Delhi HC bail for riot accused: Prison for convicts, not to send any message
The Delhi High Court has granted bail to an accused in the Northeast Delhi riots, observing that “prison is primarily for punishing convicts, not for detaining undertrials in order to send any ‘message’ to society”.
Firoz Khan, a truck driver from Old Mustafabad in Delhi, is accused of being part of a mob of 250-300 people that allegedly torched a confectionery shop.
Khan’s lawyer Rebecca John argued that the supplementary statement of the complainant in the case did not identify Khan; there was no evidence to show his presence at the place of the incident; and there was nothing on record to substantiate the accusation that a constable, who claimed to have seen Khan committing the offence, was posted and present at the spot.
In the additional status report, the State said: “Granting of bail at this early stage may send an adverse message in the society, and such crimes should not be allowed to happen in the national capital.”

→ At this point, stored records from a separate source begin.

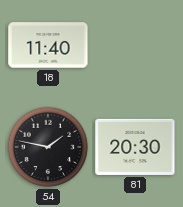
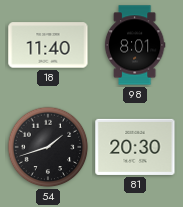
98: none -> 8:01
54: 1:47 -> 1:42
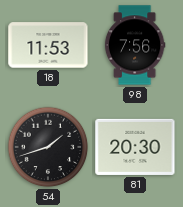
18: 11:40 -> 11:53
98: 8:01 -> 7:56
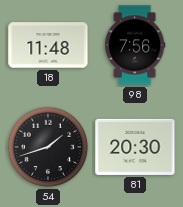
18: 11:53 -> 11:48
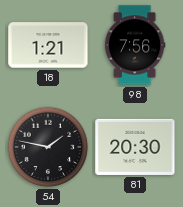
18: 11:48 -> 1:21
54: 1:42 -> 1:47
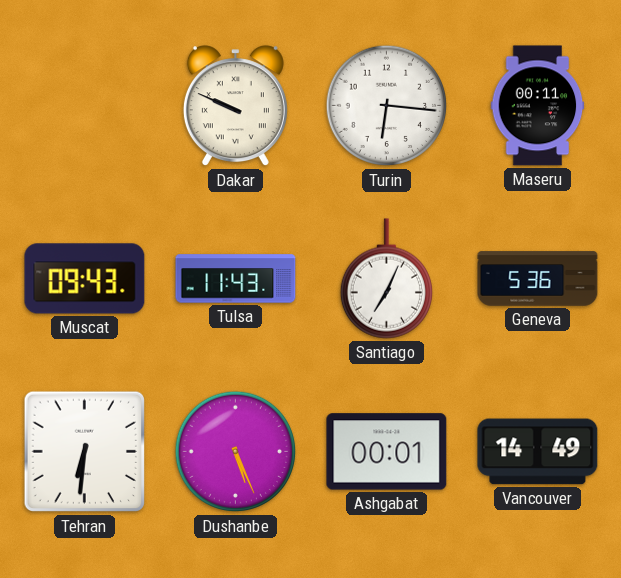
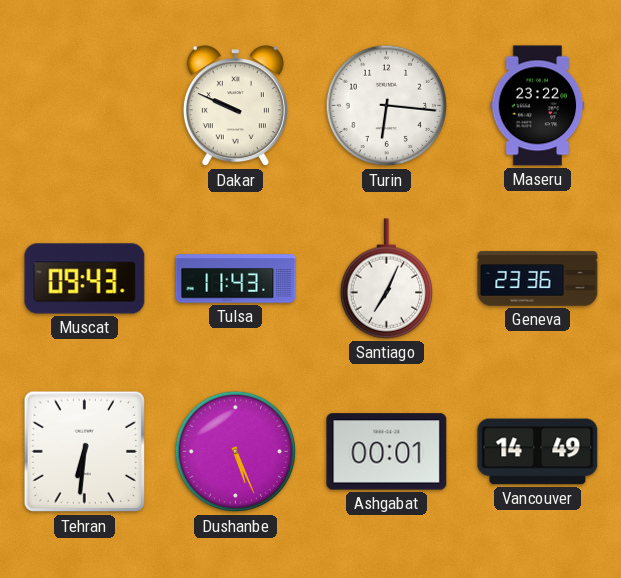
Maseru: 00:11 -> 23:22
Geneva: 5:36 -> 23:36
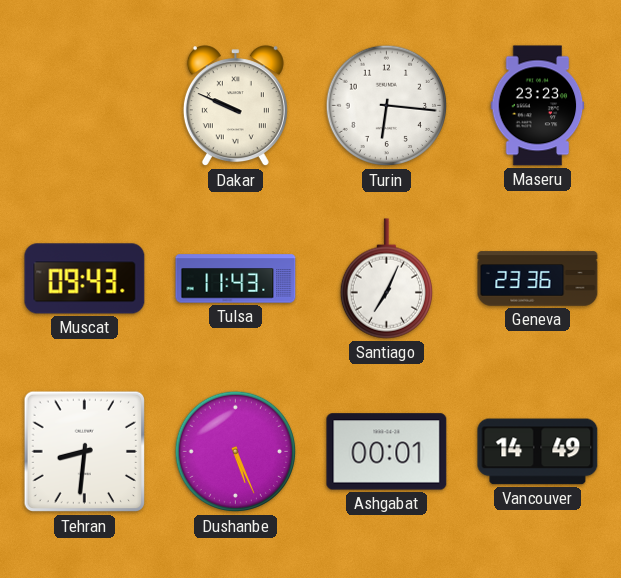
Maseru: 23:22 -> 23:23
Tehran: 6:31 -> 8:31
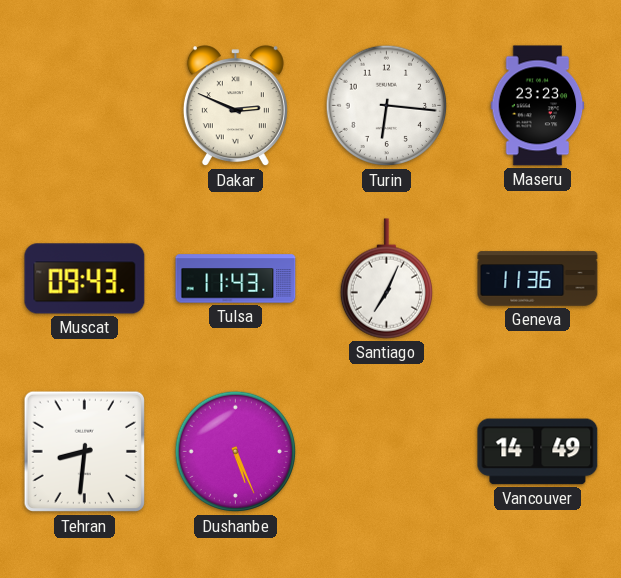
Dakar: 9:49 -> 2:49
Geneva: 23:36 -> 11:36
Ashgabat: 00:01 -> none
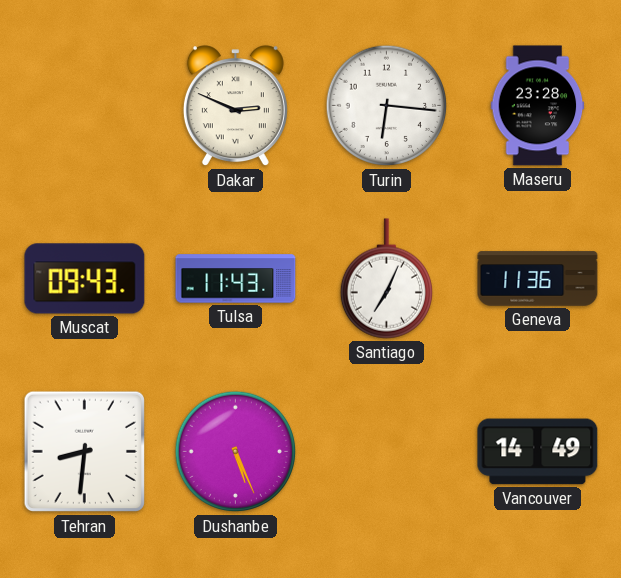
Maseru: 23:23 -> 23:28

In his May 29 order, Justice Anup J Bhambhani, however, said, “That cannot be the basis for denying bail, if the court is otherwise convinced that no purpose in aid of investigation and prosecution will be served by keeping the accused in judicial custody. Prison is primarily for punishing convicts, not for detaining undertrials in order to send any ‘message’ to society.”

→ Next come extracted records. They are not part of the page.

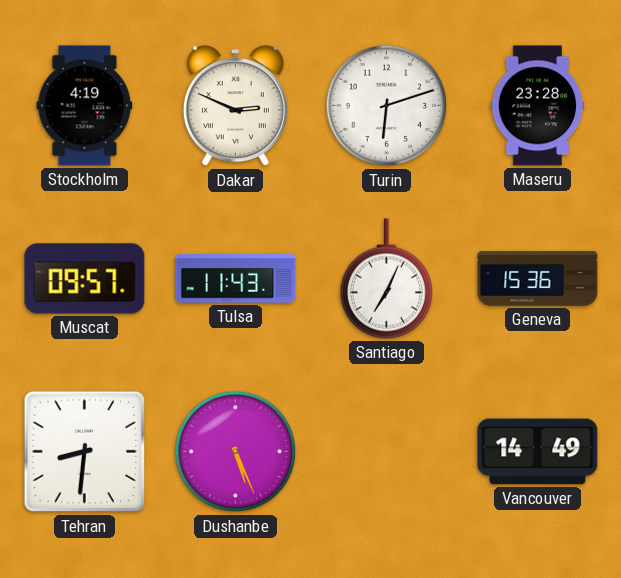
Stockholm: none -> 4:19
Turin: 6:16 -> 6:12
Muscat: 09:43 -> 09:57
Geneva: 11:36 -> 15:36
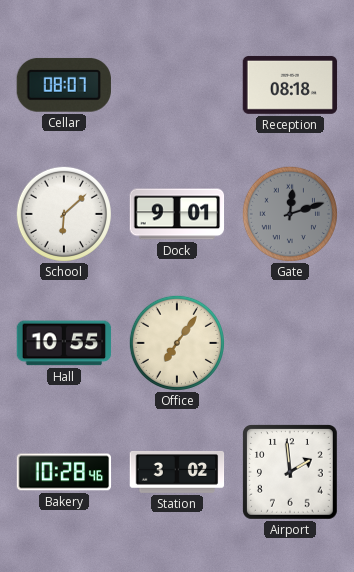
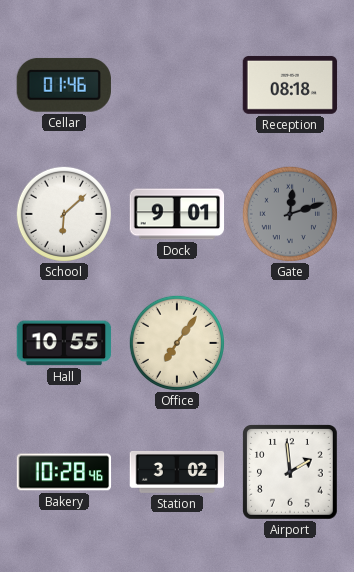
Cellar: 08:07 -> 01:46
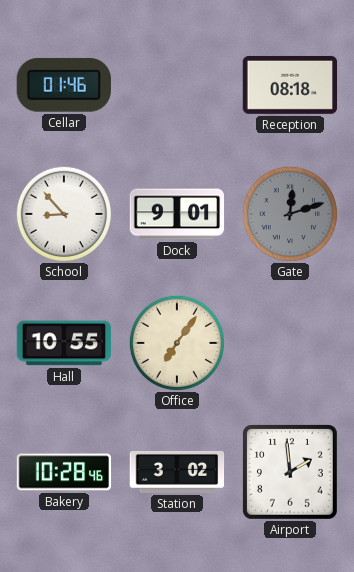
School: 6:08 -> 8:53
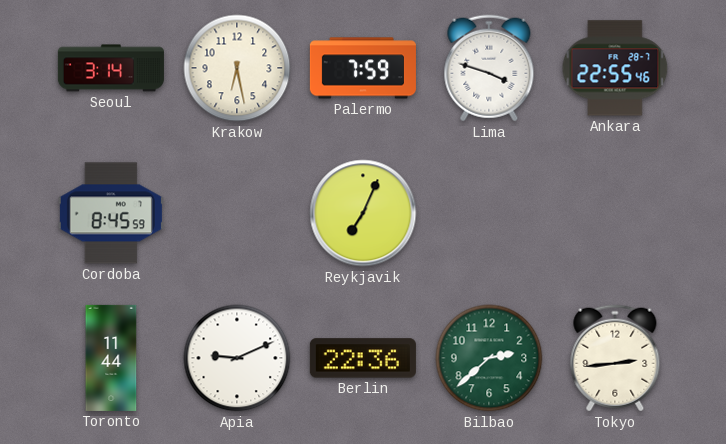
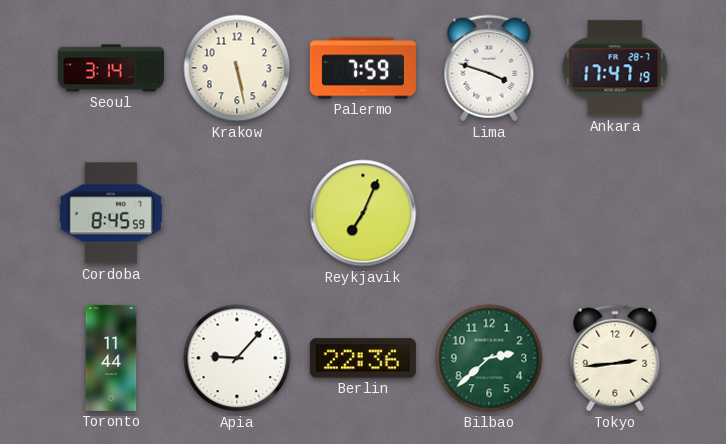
Krakow: 6:28 -> 5:28
Ankara: 22:55 -> 17:47
Apia: 9:11 -> 9:07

The judge said the remit of the court is to dispense justice in accordance with law, not to send a message to society. “It is this sentiment, whereby the State demands that undertrials be kept in prison inordinately without any purpose, that leads to overcrowding of jails, and leaves undertrials with the inevitable impression that they are being punished even before trial and therefore being treated unfairly by the system. If at the end of a protracted trial, the prosecution is unable to bring home guilt, the State cannot give back to the accused the years of valuable life lost in prison. On the other hand, an accused would of course be made to undergo his sentence after it has been awarded, after trial,” the order stated.

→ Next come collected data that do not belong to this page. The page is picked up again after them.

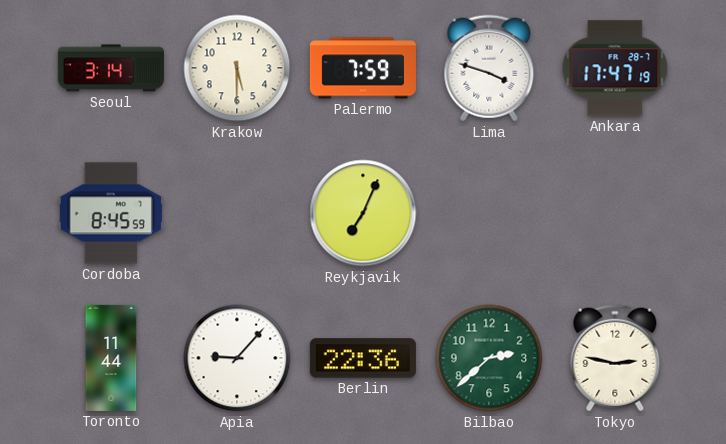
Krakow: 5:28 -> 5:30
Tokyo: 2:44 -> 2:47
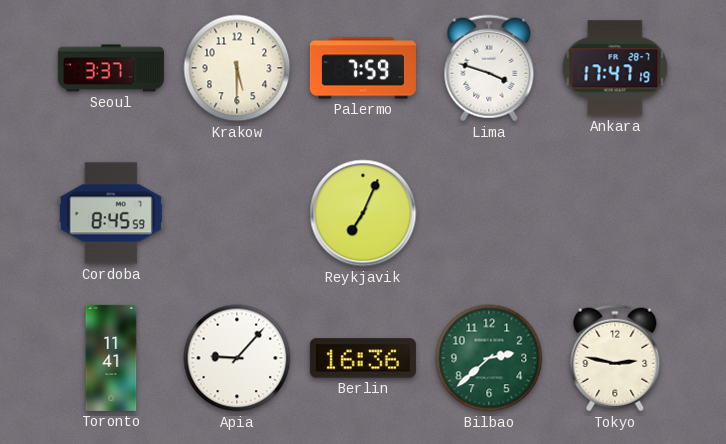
Seoul: 3:14 -> 3:37
Toronto: 11:44 -> 11:41
Berlin: 22:36 -> 16:36
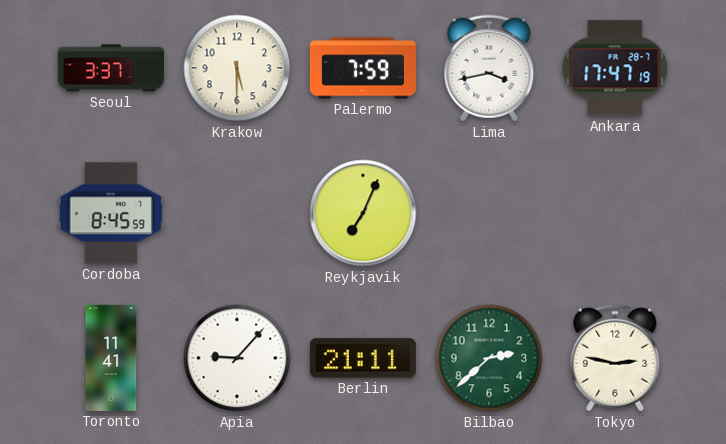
Lima: 3:48 -> 3:43
Berlin: 16:36 -> 21:11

The court said it would not have entered into any discussion on evidence at the stage of considering bail, but since this was a case in which 250-300 people had gathered and the police arrested two persons, the court was compelled to sift through the evidence “limited to cursorily assessing” how the police had identified the applicant from that large assembly of persons.
“This court is conscious that ‘judicial custody’ is the custody of the court, and the court will be loath to depriving a person of his liberty, in the court’s name, on the mere ipse dixit of the State, when it finds no substantial basis or reason for doing so,” the court said, adding that nothing in the order shall be construed as an expression on the merits of the evidence.